By CAROL COMEGNO
Courier-Post Staff
CAMDEN
A little more than a year ago, Delaware River tugboats nudged the battleship New Jersey into a repair pier here so the work on restoring it for a museum could begin.
Most of that work is now complete. But the ship won't open this Labor Day weekend, as planned, because of last- minute construction delays at its new $11 million pier behind the Tweeter Center.
"The tour route on the ship is just about ready but the pier is not," said Patricia Jones, co-chair of the Home Port Alliance, the South Jersey nonprofit in charge of the project. "We don't want to open until things are ready and safe, but we still hope to do it before the end of the month."
A Labor Day opening would have been appropriate because the work on the Navy's most decorated warship has been a labor of love by union workers and volunteers, said state Sen. John Matheussen, R-Gloucester, the alliance's other co- chairman.
"It's a project that captures you and that's the way our contractors and our volunteers feel," he said.
The delays were blamed, in part, on a tropical storm in the Gulf of Mexico in August. Officials said the storm delayed a steel delivery by barge. Also, hard material beneath the riverbed slowed pile-driving for the new mooring system.
Last year, the Navy awarded the alliance the task of of converting the historic warship into a museum on the Camden Waterfront, across the river from Philadelphia. The alliance hired consultants and pursued a three-pronged, $20 million plus project that is being paid for mainly with state and other public funds.
The project, fast-tracked because Trenton wants the ship open as soon as possible, includes a new pier and a shoreside visitor center.
The ship is docked at the Broadway Terminal. Hundreds of volunteers have worked on the $7 million restoration with a small paid staff and contractors. Many of them are military veterans or skilled craftsmen from the former Philadelphia naval shipyard, where the ship was built in the 1940s and first modernized in 1968.
For more than a week, no construction has been done on the $1 million visitor center because of a stop-work order issued by the city of Camden for lack of a building permit.
While alliance officials called the lack of a permit a a a jurisdictional misunderstanding, the state is now reviewing final plans for the ship and visitor center.

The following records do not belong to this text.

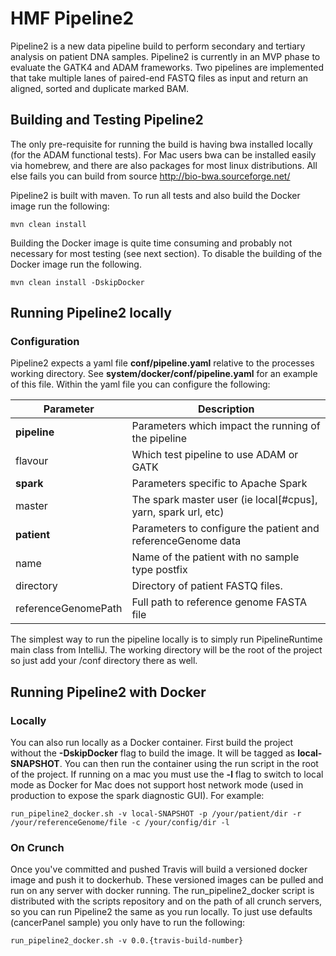 # HMF Pipeline2
Pipeline2 is a new data pipeline build to perform secondary and tertiary analysis on patient DNA samples. Pipeline2 is currently in an
MVP phase to evaluate the GATK4 and ADAM frameworks. Two pipelines are implemented that take multiple lanes of paired-end FASTQ files as
input and return an aligned, sorted and duplicate marked BAM.

## Building and Testing Pipeline2

The only pre-requisite for running the build is having bwa installed locally (for the ADAM functional tests). For Mac users bwa can be
installed easily via homebrew, and there are also packages for most linux distributions. All else fails you can build from source
http://bio-bwa.sourceforge.net/

Pipeline2 is built with maven. To run all tests and also build the Docker image run the following:

```
mvn clean install
```
Building the Docker image is quite time consuming and probably not necessary for most testing (see next section). To disable the building
of the Docker image run the following.
```
mvn clean install -DskipDocker
```

## Running Pipeline2 locally

### Configuration

Pipeline2 expects a yaml file **conf/pipeline.yaml** relative to the processes working directory. See **system/docker/conf/pipeline.yaml**
for an example of this file. Within the yaml file you can configure the following:

| Parameter               | Description
| ----------------------- | ---------------------------------------------
| **pipeline**            | Parameters which impact the running of the pipeline
| flavour                 | Which test pipeline to use ADAM or GATK
| **spark**               | Parameters specific to Apache Spark
| master                  | The spark master user (ie local[#cpus], yarn, spark url, etc)
| **patient**             | Parameters to configure the patient and referenceGenome data
| name                    | Name of the patient with no sample type postfix
| directory               | Directory of patient FASTQ files.
| referenceGenomePath     | Full path to reference genome FASTA file

The simplest way to run the pipeline locally is to simply run PipelineRuntime main class from IntelliJ. The working directory will be the
root of the project so just add your /conf directory there as well.

## Running Pipeline2 with Docker

### Locally
You can also run locally as a Docker container. First build the project without the **-DskipDocker** flag to build the image. It will be
tagged as **local-SNAPSHOT**. You can then run the container using the run script in the root of the project.  If running on a mac you
must use the **-l** flag to switch to local mode as Docker for Mac does not support host network mode (used in production to expose the
spark diagnostic GUI). For example:

```
run_pipeline2_docker.sh -v local-SNAPSHOT -p /your/patient/dir -r /your/referenceGenome/file -c /your/config/dir -l
```

### On Crunch
Once you've committed and pushed Travis will build a versioned docker image and push it to dockerhub. These versioned images can be pulled
and run on any server with docker running. The run_pipeline2_docker script is distributed with the scripts repository and on the path of
all crunch servers, so you can run Pipeline2 the same as you run locally. To just use defaults (cancerPanel sample) you only have to run
the following:

```
run_pipeline2_docker.sh -v 0.0.{travis-build-number}
```

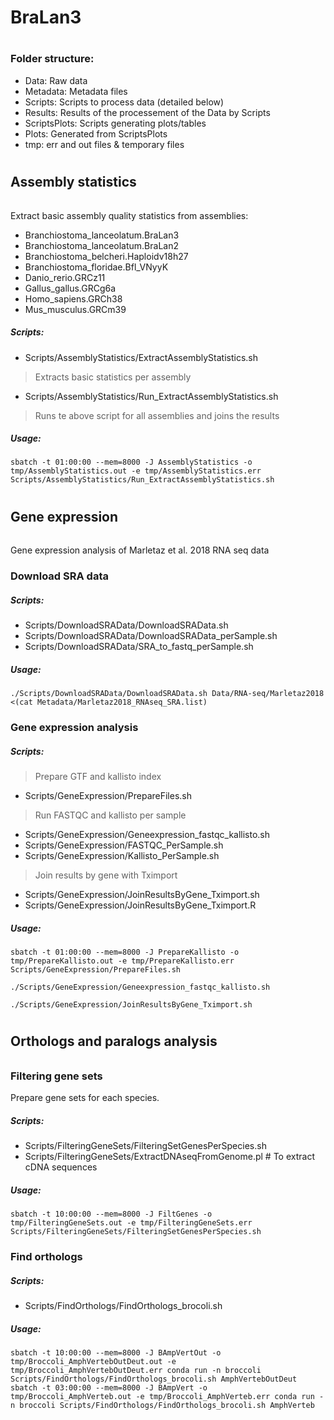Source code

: # BraLan3
# #


### Folder structure:
- Data: Raw data
- Metadata: Metadata files
- Scripts: Scripts to process data (detailed below)
- Results: Results of the processement of the Data by Scripts
- ScriptsPlots: Scripts generating plots/tables 
- Plots: Generated from ScriptsPlots 
- tmp: err and out files & temporary files


# #
###### ##################
## Assembly statistics
###### ##################
Extract basic assembly quality statistics from assemblies:
- Branchiostoma_lanceolatum.BraLan3
- Branchiostoma_lanceolatum.BraLan2
- Branchiostoma_belcheri.Haploidv18h27
- Branchiostoma_floridae.Bfl_VNyyK
- Danio_rerio.GRCz11
- Gallus_gallus.GRCg6a
- Homo_sapiens.GRCh38
- Mus_musculus.GRCm39

##### Scripts:
- Scripts/AssemblyStatistics/ExtractAssemblyStatistics.sh
> Extracts basic statistics per assembly
- Scripts/AssemblyStatistics/Run_ExtractAssemblyStatistics.sh
> Runs te above script for all assemblies and joins the results 

##### Usage:
```
sbatch -t 01:00:00 --mem=8000 -J AssemblyStatistics -o tmp/AssemblyStatistics.out -e tmp/AssemblyStatistics.err Scripts/AssemblyStatistics/Run_ExtractAssemblyStatistics.sh
```


# #
###### ##################
## Gene expression
###### ##################
Gene expression analysis of Marletaz et al. 2018 RNA seq data 

### Download SRA data

##### Scripts:
- Scripts/DownloadSRAData/DownloadSRAData.sh
- Scripts/DownloadSRAData/DownloadSRAData_perSample.sh
- Scripts/DownloadSRAData/SRA_to_fastq_perSample.sh

##### Usage:
```
./Scripts/DownloadSRAData/DownloadSRAData.sh Data/RNA-seq/Marletaz2018 <(cat Metadata/Marletaz2018_RNAseq_SRA.list)
```

### Gene expression analysis

##### Scripts:
> Prepare GTF and kallisto index
- Scripts/GeneExpression/PrepareFiles.sh
> Run FASTQC and kallisto per sample
- Scripts/GeneExpression/Geneexpression_fastqc_kallisto.sh
- Scripts/GeneExpression/FASTQC_PerSample.sh
- Scripts/GeneExpression/Kallisto_PerSample.sh
> Join results by gene with Tximport
- Scripts/GeneExpression/JoinResultsByGene_Tximport.sh
- Scripts/GeneExpression/JoinResultsByGene_Tximport.R

##### Usage:
```
sbatch -t 01:00:00 --mem=8000 -J PrepareKallisto -o tmp/PrepareKallisto.out -e tmp/PrepareKallisto.err Scripts/GeneExpression/PrepareFiles.sh

./Scripts/GeneExpression/Geneexpression_fastqc_kallisto.sh

./Scripts/GeneExpression/JoinResultsByGene_Tximport.sh
```


# #
###### ##################
## Orthologs and paralogs analysis
###### ##################

### Filtering gene sets
Prepare gene sets for each species. 

##### Scripts:
- Scripts/FilteringGeneSets/FilteringSetGenesPerSpecies.sh
- Scripts/FilteringGeneSets/ExtractDNAseqFromGenome.pl # To extract cDNA sequences 

##### Usage:
```
sbatch -t 10:00:00 --mem=8000 -J FiltGenes -o tmp/FilteringGeneSets.out -e tmp/FilteringGeneSets.err Scripts/FilteringGeneSets/FilteringSetGenesPerSpecies.sh
```

### Find orthologs

##### Scripts:
- Scripts/FindOrthologs/FindOrthologs_brocoli.sh

##### Usage:
```
sbatch -t 10:00:00 --mem=8000 -J BAmpVertOut -o tmp/Broccoli_AmphVertebOutDeut.out -e tmp/Broccoli_AmphVertebOutDeut.err conda run -n broccoli Scripts/FindOrthologs/FindOrthologs_brocoli.sh AmphVertebOutDeut
sbatch -t 03:00:00 --mem=8000 -J BAmpVert -o tmp/Broccoli_AmphVerteb.out -e tmp/Broccoli_AmphVerteb.err conda run -n broccoli Scripts/FindOrthologs/FindOrthologs_brocoli.sh AmphVerteb
```













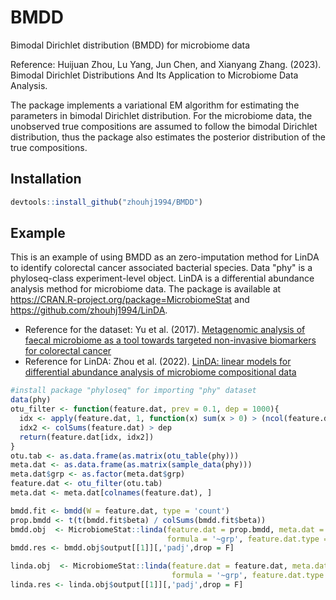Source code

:# BMDD
Bimodal Dirichlet distribution (BMDD) for microbiome data

Reference: Huijuan Zhou, Lu Yang, Jun Chen, and Xianyang Zhang. (2023). Bimodal Dirichlet Distributions And Its Application to Microbiome Data Analysis.

The package implements a variational EM algorithm for estimating the parameters in bimodal Dirichlet distribution.
For the microbiome data, the unobserved true compositions are assumed to follow the bimodal Dirichlet distribution,
thus the package also estimates the posterior distribution of the true compositions.

## Installation
```r
devtools::install_github("zhouhj1994/BMDD")
```
## Example
This is an example of using BMDD as an zero-imputation method for LinDA to identify colorectal cancer associated bacterial species. Data "phy" is a phyloseq-class experiment-level object. LinDA is a differential abundance analysis method for microbiome data. The package is available at https://CRAN.R-project.org/package=MicrobiomeStat and https://github.com/zhouhj1994/LinDA.

- Reference for the dataset: Yu et al. (2017). [Metagenomic analysis of faecal microbiome as a tool towards targeted non-invasive biomarkers for colorectal cancer](https://gut.bmj.com/content/66/1/70)
- Reference for LinDA: Zhou et al. (2022). [LinDA: linear models for differential abundance analysis of microbiome compositional data](https://genomebiology.biomedcentral.com/articles/10.1186/s13059-022-02655-5)

```r
#install package "phyloseq" for importing "phy" dataset
data(phy)
otu_filter <- function(feature.dat, prev = 0.1, dep = 1000){
  idx <- apply(feature.dat, 1, function(x) sum(x > 0) > (ncol(feature.dat) * prev))
  idx2 <- colSums(feature.dat) > dep
  return(feature.dat[idx, idx2])
}
otu.tab <- as.data.frame(as.matrix(otu_table(phy)))
meta.dat <- as.data.frame(as.matrix(sample_data(phy)))
meta.dat$grp <- as.factor(meta.dat$grp)
feature.dat <- otu_filter(otu.tab)
meta.dat <- meta.dat[colnames(feature.dat), ]

bmdd.fit <- bmdd(W = feature.dat, type = 'count')
prop.bmdd <- t(t(bmdd.fit$beta) / colSums(bmdd.fit$beta))
bmdd.obj  <- MicrobiomeStat::linda(feature.dat = prop.bmdd, meta.dat = meta.dat,
                                   formula = '~grp', feature.dat.type = 'proportion')
bmdd.res <- bmdd.obj$output[[1]][,'padj',drop = F]

linda.obj  <- MicrobiomeStat::linda(feature.dat = feature.dat, meta.dat = meta.dat,
                                    formula = '~grp', feature.dat.type = 'count')
linda.res <- linda.obj$output[[1]][,'padj',drop = F]
```

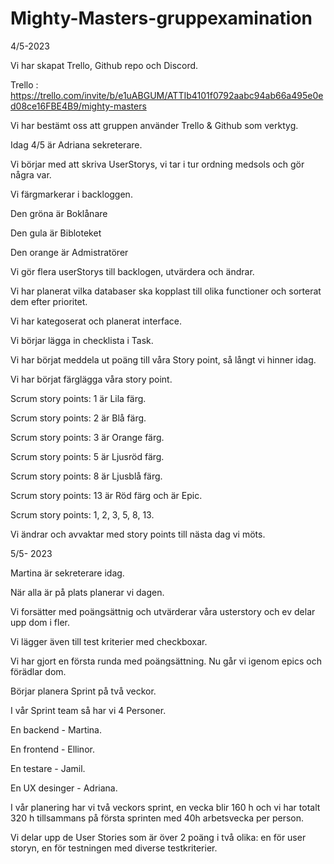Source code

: # Mighty-Masters-gruppexamination

4/5-2023

Vi har skapat Trello, Github repo och Discord.

Trello : https://trello.com/invite/b/e1uABGUM/ATTIb4101f0792aabc94ab66a495e0ed08ce16FBE4B9/mighty-masters

Vi har bestämt oss att gruppen använder Trello & Github som verktyg.

Idag 4/5 är Adriana sekreterare. 

Vi börjar med att skriva UserStorys, vi tar i tur ordning medsols och gör några var.

Vi färgmarkerar i backloggen.

Den gröna är Boklånare 

Den gula är Bibloteket

Den orange är Admistratörer

Vi gör flera userStorys till backlogen, utvärdera och ändrar.

Vi har planerat vilka databaser ska kopplast till olika functioner och sorterat dem efter prioritet.

Vi har kategoserat och planerat interface.

Vi börjar lägga in checklista i Task.

Vi har börjat meddela ut poäng till våra Story point, så långt vi hinner idag.

Vi har börjat färglägga våra story point. 

Scrum story points: 1 är Lila färg.

Scrum story points: 2 är Blå färg.

Scrum story points: 3 är Orange färg.

Scrum story points: 5 är Ljusröd färg.

Scrum story points: 8 är Ljusblå färg.

Scrum story points: 13 är Röd färg och är Epic.

Scrum story points: 1, 2, 3, 5, 8, 13.

Vi ändrar och avvaktar med story points till nästa dag vi möts.

5/5- 2023

Martina är sekreterare idag.

När alla är på plats planerar vi dagen.

Vi forsätter med poängsättnig och utvärderar våra usterstory och ev delar upp dom i fler. 

Vi lägger även till test kriterier med checkboxar.

Vi har gjort en första runda med poängsättning. Nu går vi igenom epics och förädlar dom. 

Börjar planera Sprint på två veckor. 

I vår Sprint team så har vi 4 Personer. 

En backend - Martina.

En frontend - Ellinor. 

En testare -  Jamil.

En UX desinger - Adriana.

I vår planering har vi två veckors sprint, en vecka blir 160 h och vi har totalt 320 h tillsammans på första sprinten med 40h arbetsvecka per person. 

Vi delar upp de User Stories som är över 2 poäng i två olika: en för user storyn, en för testningen med diverse testkriterier.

The alliance will meet Wednesday for a construction update with the hope of setting dates.
Meanwhile, Matheussen, several other alliance officials and their consultants met with the state Department of Community Affairs officials late Friday to discuss the project. The session went "extremely well," he said.
"They are reviewing the topside improvements for the pier now as well as the visitor center, but the city code enforcement office will do the final inspections," the senator said.
He said it was determined the ship needs a certificate of occupancy from DCA, whose inspectors may visit the ship this week. "They told us a September opening is plausible," Matheussen said.
DCA spokesman E.J. Miranda said the alliance requested the meeting to inform everyone of the requirements, but he gave no details.